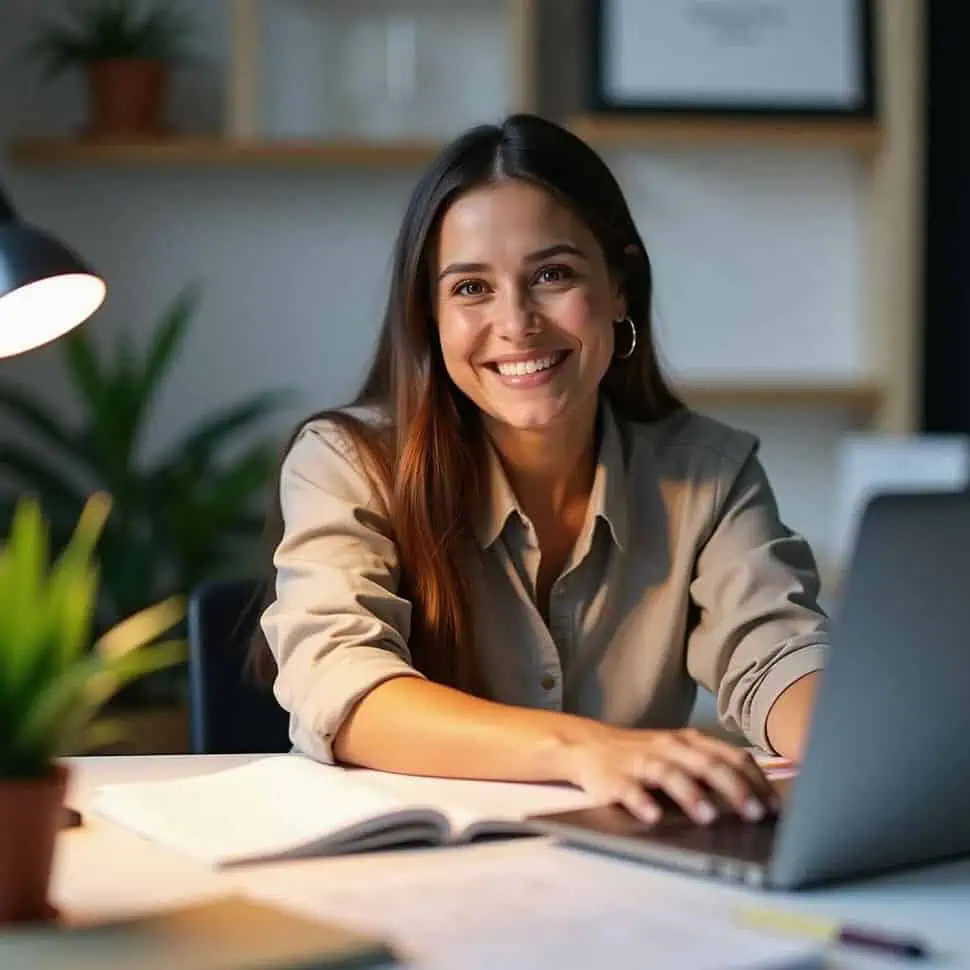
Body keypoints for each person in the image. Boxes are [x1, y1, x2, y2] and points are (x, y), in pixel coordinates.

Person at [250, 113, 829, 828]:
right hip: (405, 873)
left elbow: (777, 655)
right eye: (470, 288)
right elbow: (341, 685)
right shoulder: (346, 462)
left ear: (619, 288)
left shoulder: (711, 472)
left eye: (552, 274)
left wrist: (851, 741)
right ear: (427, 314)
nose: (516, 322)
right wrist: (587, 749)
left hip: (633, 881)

--

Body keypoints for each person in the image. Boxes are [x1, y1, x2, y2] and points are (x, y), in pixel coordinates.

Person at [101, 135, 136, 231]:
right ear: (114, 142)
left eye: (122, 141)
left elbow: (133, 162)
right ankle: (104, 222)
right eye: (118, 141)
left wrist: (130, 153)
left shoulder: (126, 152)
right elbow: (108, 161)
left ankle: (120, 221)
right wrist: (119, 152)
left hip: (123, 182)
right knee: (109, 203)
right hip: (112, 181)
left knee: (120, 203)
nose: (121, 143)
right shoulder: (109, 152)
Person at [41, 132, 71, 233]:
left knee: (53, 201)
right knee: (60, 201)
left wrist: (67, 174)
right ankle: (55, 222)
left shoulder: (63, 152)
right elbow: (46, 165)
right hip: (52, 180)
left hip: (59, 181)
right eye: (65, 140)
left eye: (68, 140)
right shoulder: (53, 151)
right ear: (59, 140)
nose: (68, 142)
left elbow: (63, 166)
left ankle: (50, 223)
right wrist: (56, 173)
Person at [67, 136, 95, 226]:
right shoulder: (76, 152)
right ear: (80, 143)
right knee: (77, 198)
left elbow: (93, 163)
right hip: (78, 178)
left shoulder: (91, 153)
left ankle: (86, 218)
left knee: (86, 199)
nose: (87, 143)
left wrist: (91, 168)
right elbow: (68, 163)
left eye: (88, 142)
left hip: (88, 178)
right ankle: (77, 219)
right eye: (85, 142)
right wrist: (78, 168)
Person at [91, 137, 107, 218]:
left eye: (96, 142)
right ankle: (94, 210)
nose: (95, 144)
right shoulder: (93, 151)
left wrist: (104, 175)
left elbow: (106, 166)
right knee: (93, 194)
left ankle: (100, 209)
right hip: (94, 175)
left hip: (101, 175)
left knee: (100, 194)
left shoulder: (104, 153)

Exercise description: Would you give the number of lines in this listing that include "wrist"? Only the number, please.

Result for this exercise: 9